Last week saw the first Italian edition of LinuxWorld Conference & Expo. For three days the Crowne Plaza Hotel in Milan was filled with stuffed penguins and lots of people presenting and discussing Linux.

This Expo was a good occasion to check the status of the current relationship between free and open source software and Italian public administrations of any size and scope. To sum it up, it looks promising, but it’s still schizophrenic. From talk to talk, visitors noted that public administrations are required by a government directive to make documents available in non-proprietary formats, and that digital signatures can be exchanged with the central administration through Linux. One hour later, however, one would learn in the next room that there is only one obstacle that prevents chambers of commerce and other regional support structures from a complete migration to Linux: Businesses and private citizens are required to send lots of forms to many public central offices, and quite often, such documents can be generated only with Windows executables, released by the administration two or three days before the deadline. Of course, not all of them even work on the same version of Windows or Microsoft Office.

This confusion damages everybody. There are still too many government offices that can produce their own directives or software applications without any control by or interaction or coordination with the others. The first thing needed to play on a level field, without wasting time and money, is clear laws and governments directives. The criteria for design and acceptance of any software in any public administration must be defined without ambiguities and conflicts. This has been requested by nobody less than Microsoft, during the discussion on open standards between Senator Fiorello Cortiana and Pier Luigi Dal Pino, responsible for government relationships of Microsoft Italy.

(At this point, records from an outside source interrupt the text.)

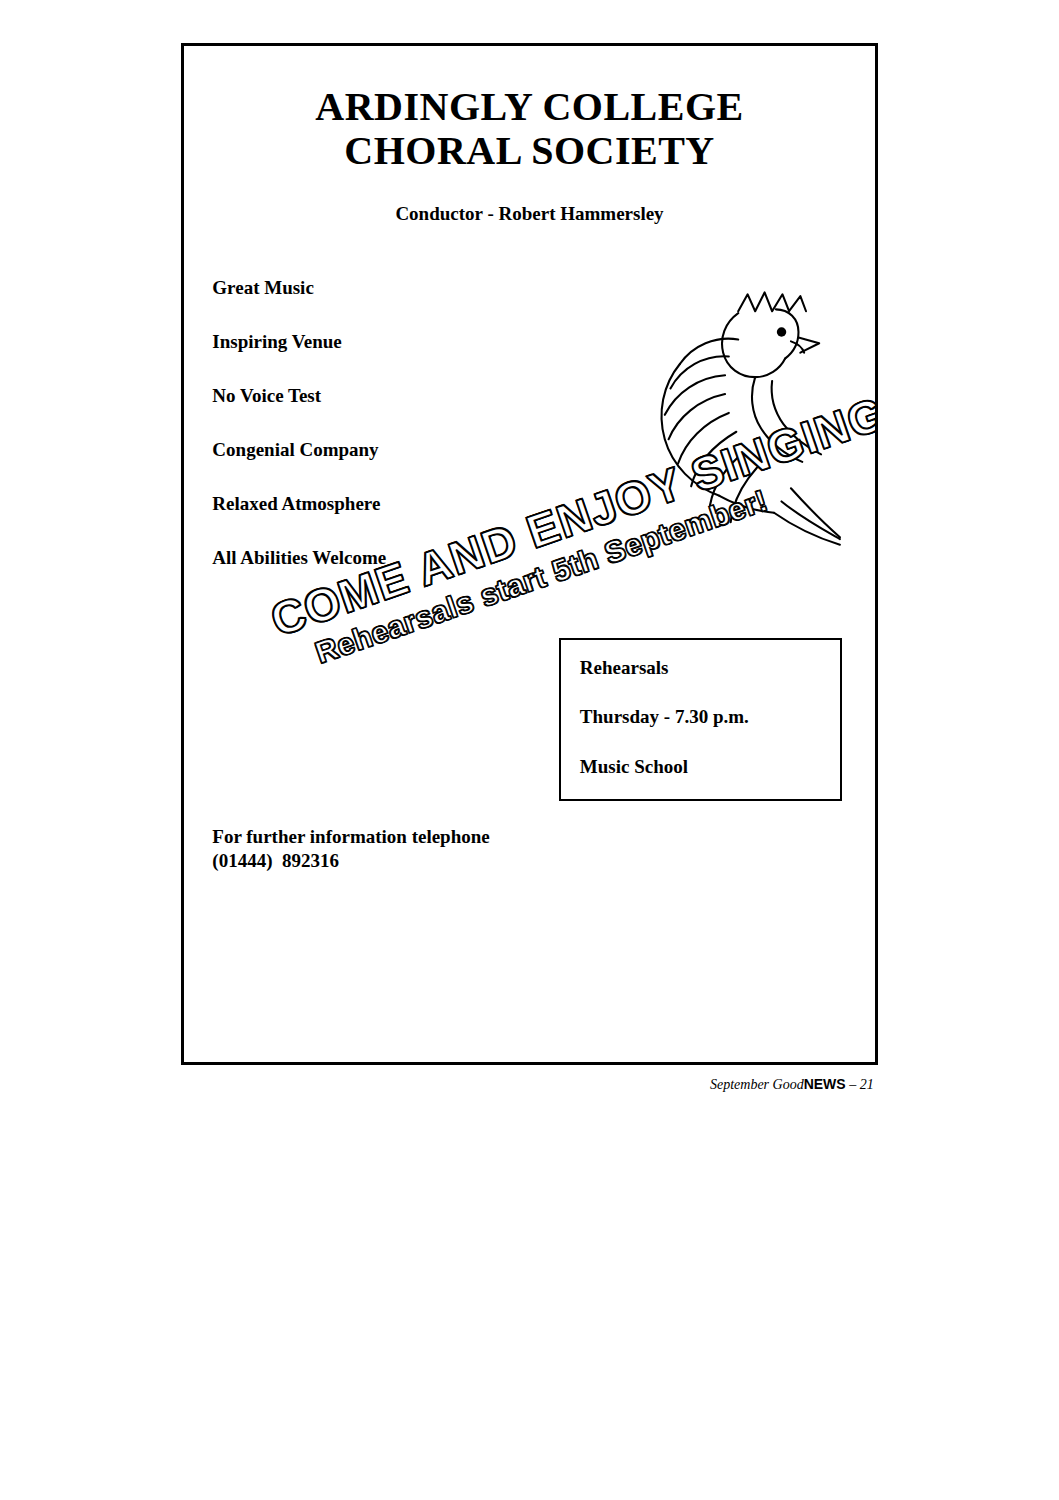ARDINGLY COLLEGE
CHORAL SOCIETY
Conductor - Robert Hammersley
Great Music
Inspiring Venue
No Voice Test
Congenial Company
Relaxed Atmosphere
All Abilities Welcome
COME AND ENJOY SINGING
Rehearsals start 5th September!
Rehearsals
Thursday - 7.30 p.m.
Music School
For further information telephone
(01444) 892316
September Good NEWS – 21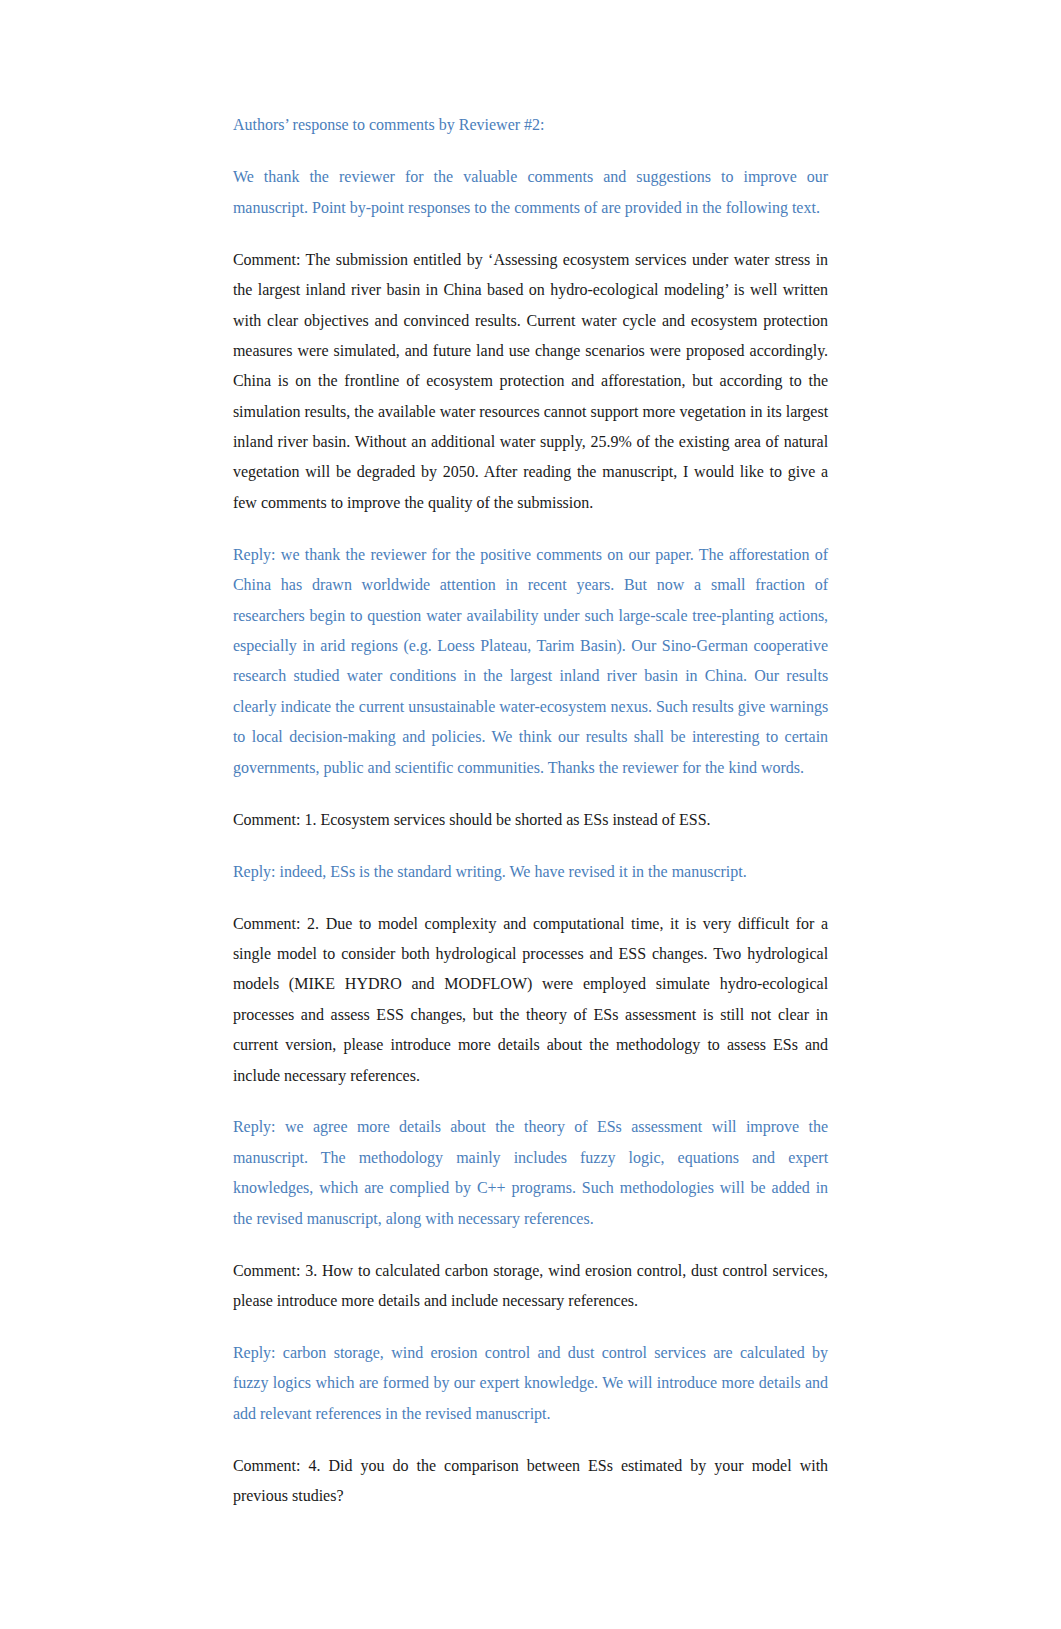Authors’ response to comments by Reviewer #2:
We thank the reviewer for the valuable comments and suggestions to improve our manuscript. Point by-point responses to the comments of are provided in the following text.
Comment: The submission entitled by ‘Assessing ecosystem services under water stress in the largest inland river basin in China based on hydro-ecological modeling’ is well written with clear objectives and convinced results. Current water cycle and ecosystem protection measures were simulated, and future land use change scenarios were proposed accordingly. China is on the frontline of ecosystem protection and afforestation, but according to the simulation results, the available water resources cannot support more vegetation in its largest inland river basin. Without an additional water supply, 25.9% of the existing area of natural vegetation will be degraded by 2050. After reading the manuscript, I would like to give a few comments to improve the quality of the submission.
Reply: we thank the reviewer for the positive comments on our paper. The afforestation of China has drawn worldwide attention in recent years. But now a small fraction of researchers begin to question water availability under such large-scale tree-planting actions, especially in arid regions (e.g. Loess Plateau, Tarim Basin). Our Sino-German cooperative research studied water conditions in the largest inland river basin in China. Our results clearly indicate the current unsustainable water-ecosystem nexus. Such results give warnings to local decision-making and policies. We think our results shall be interesting to certain governments, public and scientific communities. Thanks the reviewer for the kind words.
Comment: 1. Ecosystem services should be shorted as ESs instead of ESS.
Reply: indeed, ESs is the standard writing. We have revised it in the manuscript.
Comment: 2. Due to model complexity and computational time, it is very difficult for a single model to consider both hydrological processes and ESS changes. Two hydrological models (MIKE HYDRO and MODFLOW) were employed simulate hydro-ecological processes and assess ESS changes, but the theory of ESs assessment is still not clear in current version, please introduce more details about the methodology to assess ESs and include necessary references.
Reply: we agree more details about the theory of ESs assessment will improve the manuscript. The methodology mainly includes fuzzy logic, equations and expert knowledges, which are complied by C++ programs. Such methodologies will be added in the revised manuscript, along with necessary references.
Comment: 3. How to calculated carbon storage, wind erosion control, dust control services, please introduce more details and include necessary references.
Reply: carbon storage, wind erosion control and dust control services are calculated by fuzzy logics which are formed by our expert knowledge. We will introduce more details and add relevant references in the revised manuscript.
Comment: 4. Did you do the comparison between ESs estimated by your model with previous studies?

Listening to the experiences of several system administrators that have migrated their users to GNU/Linux desktops, I confirmed that the so-called costs of migration to OpenOffice.org and/or penguin-based systems are often overrated or different from what is usually said, at least in the Italian (and others, I’d suspect) public administrations. Many employees have been moved directly from 3270 terminals to Mandrake or SUSE desktops; if and when training was needed, it was to use the GUI, any GUI, and not to switch from proprietary ones. Other departments have just replaced old Pentium boxes running Microsoft Office 97 with P4 computers running OpenOffice.org, without telling anybody. Re-training and support were actually needed only for those very few users who were running huge spreadsheets or Microsoft Access databases.
  
The exhibit area hosted big and small companies side by side. The central area and its wider stands were predictably occupied by the Italian branches of the usual big players: in alphabetical order, Dell, HP, IBM, Novell, Red Hat, SGI, and Sun. They were surrounded by a
varied and interesting bunch of Italian small and medium businesses using Linux in different ways, including commercially supported localized distributions, firewall and server appliances, surveillance systems, accounting software, and turnkey hardware and software installations for school LANs. There really was something for everybody. There were even three or four Italian Linux magazines.

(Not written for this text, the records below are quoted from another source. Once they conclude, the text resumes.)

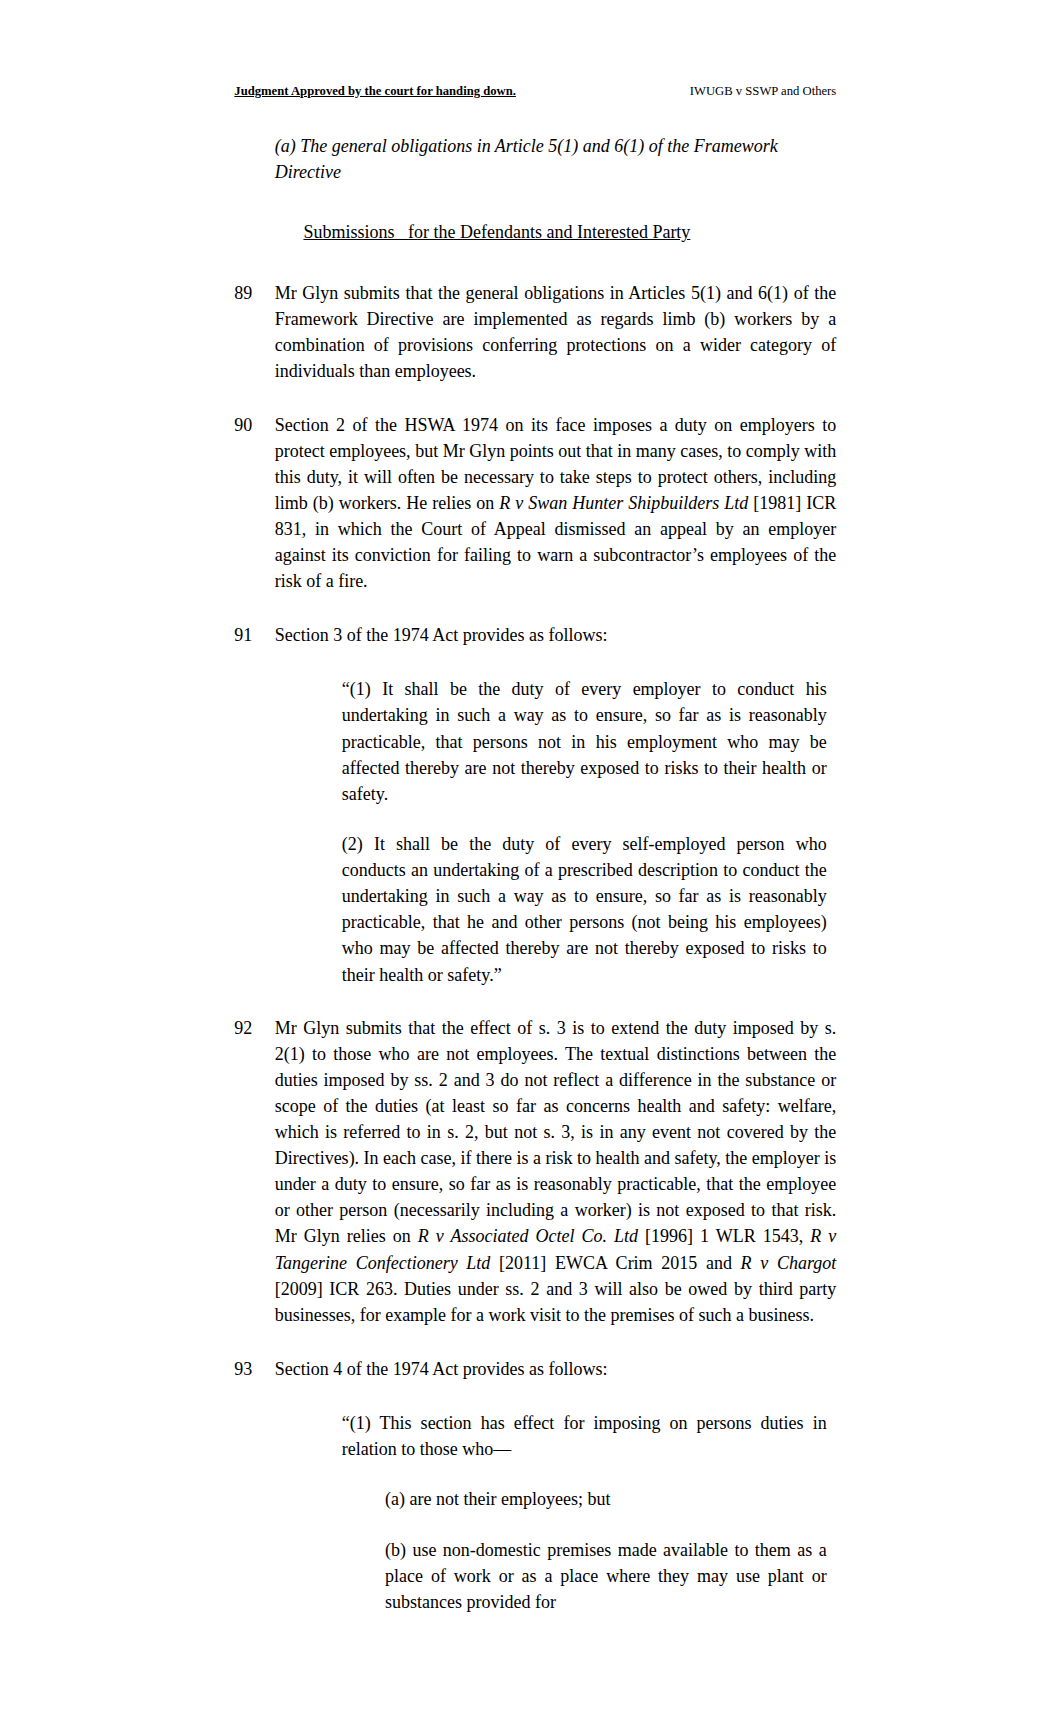Judgment Approved by the court for handing down. IWUGB v SSWP and Others
(a) The general obligations in Article 5(1) and 6(1) of the Framework Directive
Submissions for the Defendants and Interested Party
89
Mr Glyn submits that the general obligations in Articles 5(1) and 6(1) of the Framework Directive are implemented as regards limb (b) workers by a combination of provisions conferring protections on a wider category of individuals than employees.
90
Section 2 of the HSWA 1974 on its face imposes a duty on employers to protect employees, but Mr Glyn points out that in many cases, to comply with this duty, it will often be necessary to take steps to protect others, including limb (b) workers. He relies on R v Swan Hunter Shipbuilders Ltd [1981] ICR 831, in which the Court of Appeal dismissed an appeal by an employer against its conviction for failing to warn a subcontractor’s employees of the risk of a fire.
91
Section 3 of the 1974 Act provides as follows:
“(1) It shall be the duty of every employer to conduct his undertaking in such a way as to ensure, so far as is reasonably practicable, that persons not in his employment who may be affected thereby are not thereby exposed to risks to their health or safety.
(2) It shall be the duty of every self-employed person who conducts an undertaking of a prescribed description to conduct the undertaking in such a way as to ensure, so far as is reasonably practicable, that he and other persons (not being his employees) who may be affected thereby are not thereby exposed to risks to their health or safety.”
92
Mr Glyn submits that the effect of s. 3 is to extend the duty imposed by s. 2(1) to those who are not employees. The textual distinctions between the duties imposed by ss. 2 and 3 do not reflect a difference in the substance or scope of the duties (at least so far as concerns health and safety: welfare, which is referred to in s. 2, but not s. 3, is in any event not covered by the Directives). In each case, if there is a risk to health and safety, the employer is under a duty to ensure, so far as is reasonably practicable, that the employee or other person (necessarily including a worker) is not exposed to that risk. Mr Glyn relies on R v Associated Octel Co. Ltd [1996] 1 WLR 1543, R v Tangerine Confectionery Ltd [2011] EWCA Crim 2015 and R v Chargot [2009] ICR 263. Duties under ss. 2 and 3 will also be owed by third party businesses, for example for a work visit to the premises of such a business.
93
Section 4 of the 1974 Act provides as follows:
“(1) This section has effect for imposing on persons duties in relation to those who—
(a) are not their employees; but
(b) use non-domestic premises made available to them as a place of work or as a place where they may use plant or substances provided for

The first thing that caught the eyes of attendees was the presence in the hall of some alien
creatures. Imagine a cyborg that looks like a human being with a vacuum cleaner soldered on his back. A quick second look showed that the vacuum was actually an harmless DVD player backpack, complete of speakers and, on top of a one-meter pole, an LCD screen advertising the Looking Glass interface and the Java Desktop System from Sun Microsystems. I was finally been able to see and try Looking Glass. It looks darn cool, even if the fonts were certainly not the best I’ve seen on *nix. Moving windows in all directions and angles is a lot of fun.  I’m uncertain what the real advantage of the software is, at least until they make 3D mice and 3D-enabled applications, but it is cool.

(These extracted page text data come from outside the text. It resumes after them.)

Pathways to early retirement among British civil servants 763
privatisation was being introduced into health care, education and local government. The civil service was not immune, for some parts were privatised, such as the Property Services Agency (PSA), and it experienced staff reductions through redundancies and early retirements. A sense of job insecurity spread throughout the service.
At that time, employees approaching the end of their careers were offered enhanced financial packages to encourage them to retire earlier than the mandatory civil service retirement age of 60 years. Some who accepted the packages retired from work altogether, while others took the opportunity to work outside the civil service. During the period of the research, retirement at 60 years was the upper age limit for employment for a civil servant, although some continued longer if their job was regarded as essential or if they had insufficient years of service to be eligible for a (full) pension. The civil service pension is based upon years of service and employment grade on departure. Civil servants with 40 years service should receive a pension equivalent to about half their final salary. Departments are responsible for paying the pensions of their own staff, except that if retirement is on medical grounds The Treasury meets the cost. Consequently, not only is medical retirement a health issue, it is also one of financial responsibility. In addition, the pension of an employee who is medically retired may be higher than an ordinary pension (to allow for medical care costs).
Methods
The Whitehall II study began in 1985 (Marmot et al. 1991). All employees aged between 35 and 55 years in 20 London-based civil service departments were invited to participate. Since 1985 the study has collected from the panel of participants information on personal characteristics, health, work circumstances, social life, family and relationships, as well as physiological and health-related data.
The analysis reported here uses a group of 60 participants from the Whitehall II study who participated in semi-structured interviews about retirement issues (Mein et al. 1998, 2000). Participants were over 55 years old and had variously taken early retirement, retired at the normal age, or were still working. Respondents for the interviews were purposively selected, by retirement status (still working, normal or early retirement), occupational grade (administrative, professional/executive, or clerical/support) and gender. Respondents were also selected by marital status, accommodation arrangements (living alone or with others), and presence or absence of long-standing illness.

Two differences between the Italian expo and the parent show in USA were probably the presence of smokers in the hall here and the absence of people surfing the Net via Wi-Fi from their laptops. Among the attendees, mature business people in formal suits predominated over younger geeks. The Linux community was given a corner in the basement, in a room called the .org Pavilion. This was probably because the event was explicitly organized with a professional
focus. Now, even in Italy, it is very clear that Linux and the whole free and open source
movements are not some weird kids’ hobby anymore. There is serious money to be saved or made through it, and lawmakers have even more important reasons than money to support them. This is hardly news, and the Italian 2004 Expo is far from being the first local event where this has been said, but is probably the first of such relevance here.

Personally (shameless plug for non-profit project ahead!) I presented the current status of the RULE Project, now beta testing the slinky installer for Fedora Core 2. I have also met the folks of Progetto Lazzaro, who may use RULE in the future in their business based on recycled computers for schools. My presentation, together with all the others made at the show, should be available on the Expo Web site in a few days.